I have to bid on a condo complex for the streets and the driveways. There are 48 driveways, If I did them seperate I would charge $35. Would you give the association a lower price because you are already there and you doing all 48?? Thanks


----------



## chris k (Nov 5, 2002)

If it were a regular neighborhood would you? If I could make one stop and plow 48 driveways I would discount them for sure. You could probably plow them for $20 and make the same or more money than you would plowing 48 driveways in a 10 mile radius by the time you figure in gas and time.


----------



## scotty2222 (Nov 24, 2001)

Bid them by how long it would take you do the whole complex. Figure out what it would take to do the driveways then how long for the road. We do a condo complex with about 24 homes in there and and it takes about 45 min with two trucks thats roads and drives


----------



## CNYScapes (Sep 22, 2003)

I would give a discount. Around here a complex like that would get as many estimates as possible and only take the low bidder. Give them the best price you can and dont count on it. I get about 15% of the commercial bids i give out in my market, so I just send out the bids at my price and hope for the best.


----------



## bigjeeping (Aug 15, 2005)

Here's an experience of mine.....

I bid on a 66 home neighborhood including 1.7 miles of road and NO SALT. These drives I would've charged 40-45/each if I were pricing individually. 

Well my bid went in at $1900 for 2-5", etc, etc

I bid each house as $25 (66x25) and the roads for $250 = $1900

AND I LOST BY $200!!!!! The other reason I lost was my competitor was going to be using bobcats to clear the drives (more manuverability), and trucks to clear the roads. All I have is trucks.


----------



## SnowGuy73 (Apr 7, 2003)

Here in MN they go for anywhere between $18-28 a drive...


----------



## SnoFarmer (Oct 15, 2004)

Epic Lawn Care said:


> Here in MN they go for anywhere between $18-28 a drive...

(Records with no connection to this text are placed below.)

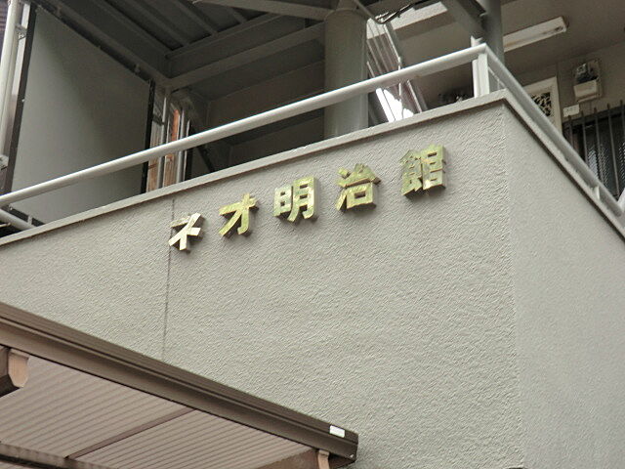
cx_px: 312
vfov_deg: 26.6
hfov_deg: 34.9
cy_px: 234
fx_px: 993
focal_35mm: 55
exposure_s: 1/80
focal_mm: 9.8
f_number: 4.2
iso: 80
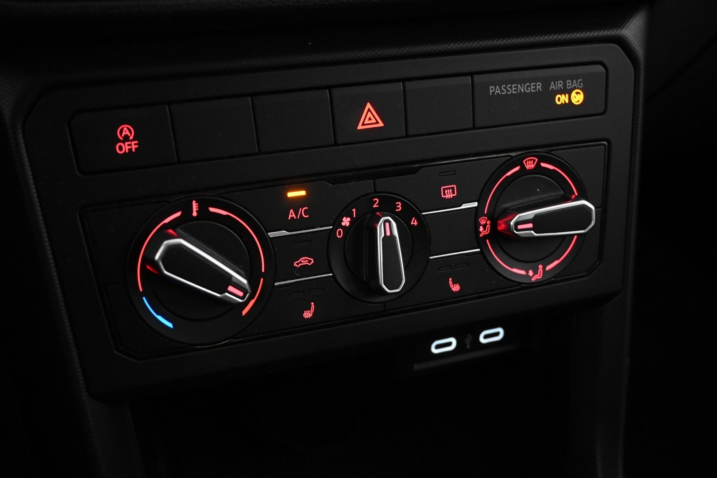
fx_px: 866
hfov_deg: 45.0
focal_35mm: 44
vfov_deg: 30.8
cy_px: 239
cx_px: 358
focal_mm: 29
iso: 5600
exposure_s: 1/50
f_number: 4.8
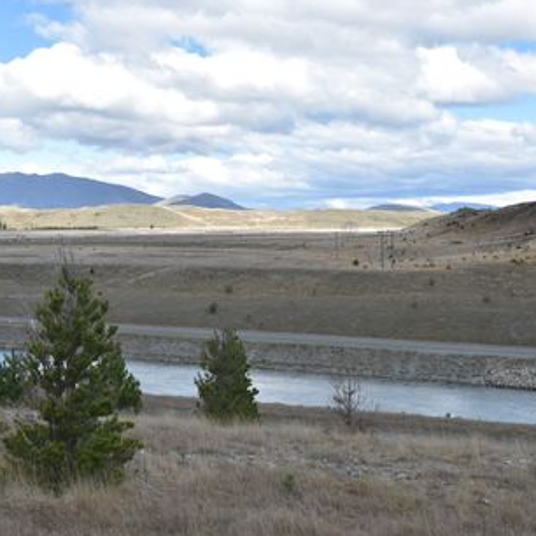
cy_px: 265
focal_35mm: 47
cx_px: 182
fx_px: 823
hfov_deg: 35.7
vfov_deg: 36.1
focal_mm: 24
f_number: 10
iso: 200
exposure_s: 1/400
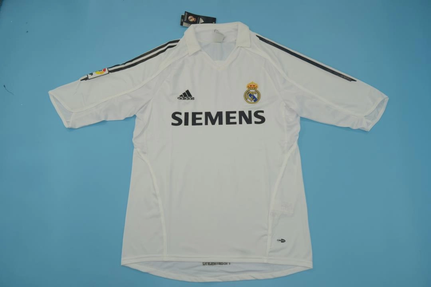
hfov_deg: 61.9
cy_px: 144
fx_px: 359
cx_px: 216
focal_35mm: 30
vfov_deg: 43.6
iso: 200
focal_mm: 20
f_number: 5.6
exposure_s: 1/200
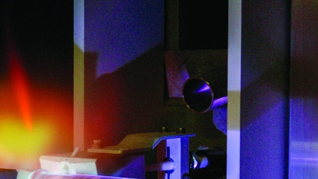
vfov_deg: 8.8
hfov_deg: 15.6
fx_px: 1155
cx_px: 98
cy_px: 157
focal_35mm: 137
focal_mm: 30
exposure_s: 1/6
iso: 640
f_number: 11
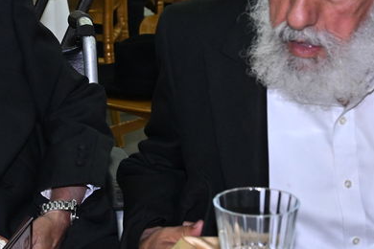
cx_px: 9
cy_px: 69
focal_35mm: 140
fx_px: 1454
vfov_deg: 9.8
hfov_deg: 14.4
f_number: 5
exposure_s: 1/200
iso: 800
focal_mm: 39
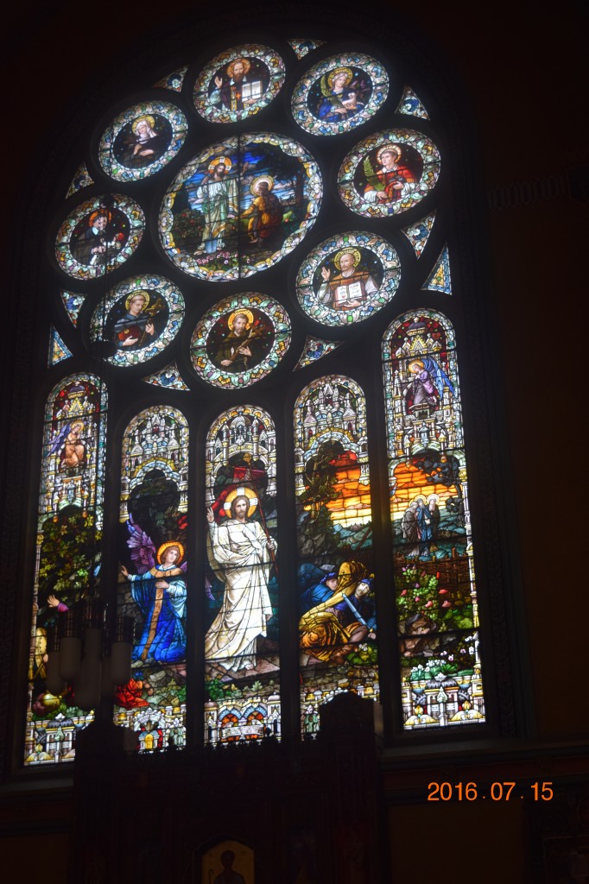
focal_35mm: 54
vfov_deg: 36.9
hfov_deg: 25.0
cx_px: 294
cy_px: 442
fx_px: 1326
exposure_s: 1/125
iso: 400
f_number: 5.6
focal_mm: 36
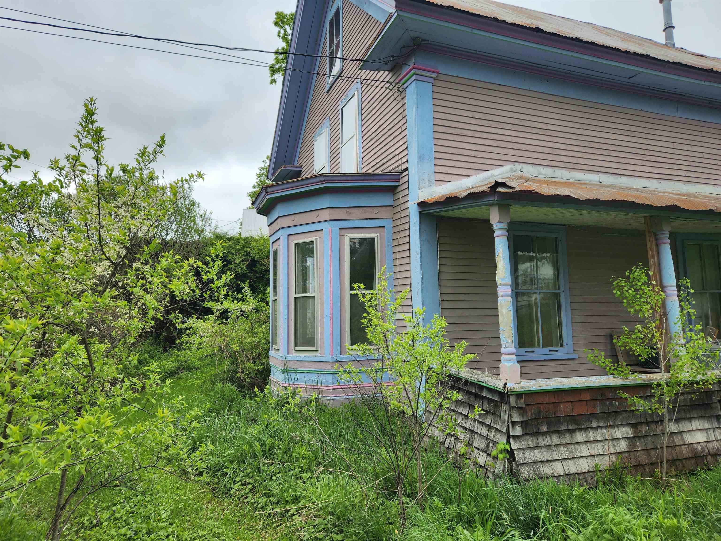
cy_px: 270
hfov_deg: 73.9
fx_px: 479
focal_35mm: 23
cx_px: 360
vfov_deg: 58.9
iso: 20
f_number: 1.8
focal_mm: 5.4
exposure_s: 1/748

Wow !really that cheep how can you even start your truck for $18 bucks? lol In the Duluth area the avg is $35 to $40 and up a push.
It must cost more to live up north.....payup 
once and a while when we get a big snow I will plow out a couple of senior citizens (all friends or neighbors) for free...as they will hire me for spring clean ups and to seal-coat there drive in the summer so basically I'm just priming the pump...


----------



## SnowGuy73 (Apr 7, 2003)

SnoFarmer said:


> Wow !really that cheep how can you even start your truck for $18 bucks? lol In the Duluth area the avg is $35 to $40 and up a push.
> It must cost more to live up north.....payup
> once and a while when we get a big snow I will plow out a couple of senior citizens (all friends or neighbors) for free...as they will hire me for spring clean ups and to seal-coat there drive in the summer so basically I'm just priming the pump...


 You are getting that much for multi-unit townhomes up there! Damn I need to move up there. I bid a 167 townhome unit for $21 a door and that was considered high.


----------